Description
A simple and flavorful side dish featuring roasted zucchini tossed with garlic and Mediterranean herbs, perfectly tender and lightly browned to enhance natural sweetness.
Ingredients
Scale
Vegetables
- 2 medium zucchini, sliced into 1/2-inch thick half-moons
Seasonings and Oil
- 1 tablespoon olive oil
- 1 teaspoon dried oregano
- 1 teaspoon dried basil
- 1/2 teaspoon salt
- 1/4 teaspoon black pepper
- 2 cloves garlic, minced
Instructions
- Preheat Oven: Preheat your oven to 400°F (200°C) to ensure it reaches the right temperature for roasting the zucchini evenly.

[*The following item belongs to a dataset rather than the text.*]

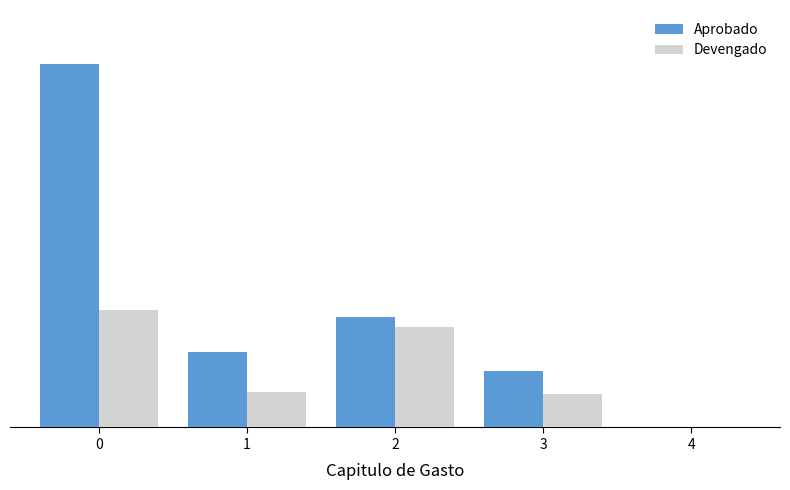

Between 2 and 4, which series saw the biggest shift?

Aprobado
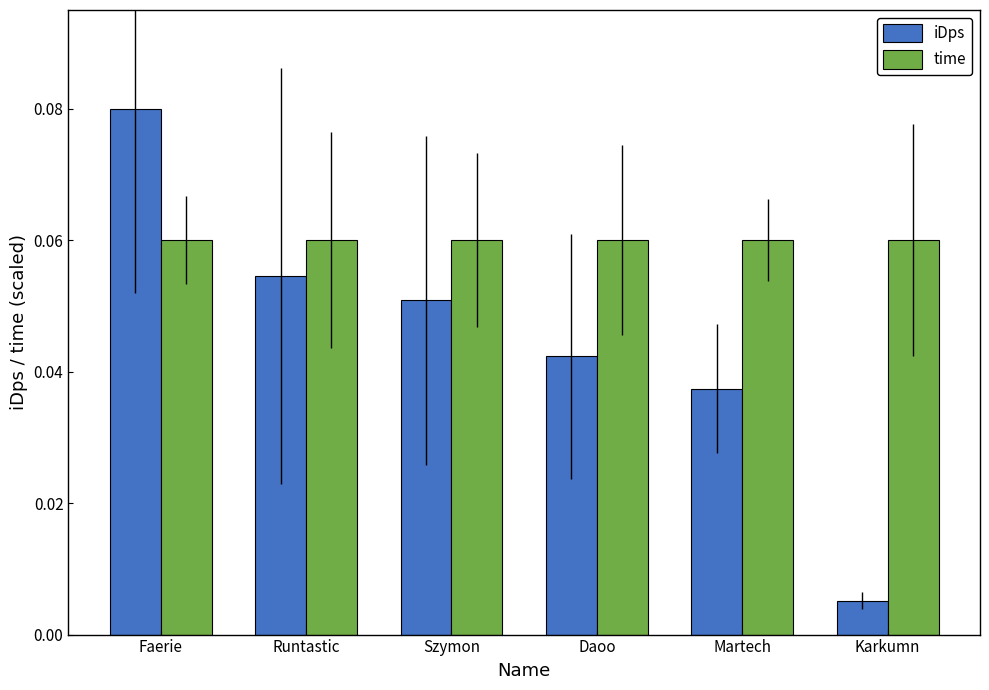

Which category has the highest value across all series?

Faerie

- Prepare Zucchini: In a large mixing bowl, combine sliced zucchini with olive oil, dried oregano, dried basil, salt, black pepper, and minced garlic. Toss thoroughly to evenly coat all pieces with the seasoning and oil.

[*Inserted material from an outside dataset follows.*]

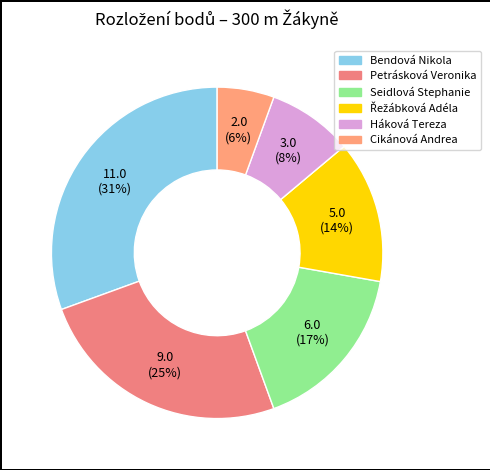

To the nearest percent, what is the difference between the largest and smallest slice percentages?

25%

- Arrange on Baking Sheet: Spread the seasoned zucchini slices in a single, even layer on a baking sheet to allow for proper roasting without steaming.
- Roast: Place the baking sheet in the preheated oven and roast the zucchini for 15-20 minutes, or until the pieces are tender and have developed slight browning for a flavorful finish.

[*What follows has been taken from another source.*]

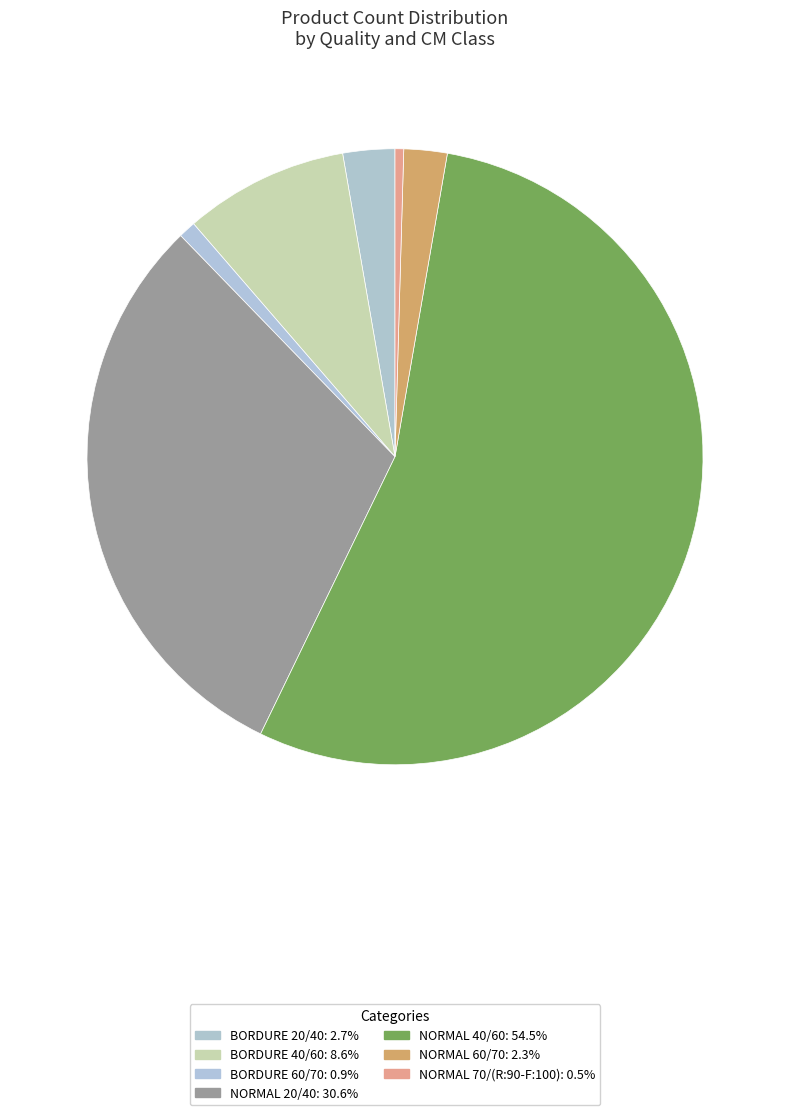

To the nearest percent, what is the combined percentage of NORMAL 20/40 and BORDURE 40/60?

39%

- Serve: Remove from oven and enjoy immediately as a tasty side dish, or incorporate it into salads, pasta, or sandwiches for added flavor and texture.
Notes
- Be sure not to overcrowd the baking sheet to ensure even roasting and browning.
- For a more intense garlic flavor, you can add an extra clove or use roasted garlic instead of raw minced.
- This dish pairs well with grilled meats or can be served cold as part of a Mediterranean-inspired salad.
- Leftovers keep well in the refrigerator for up to 3 days and can be reheated gently in a skillet or microwave.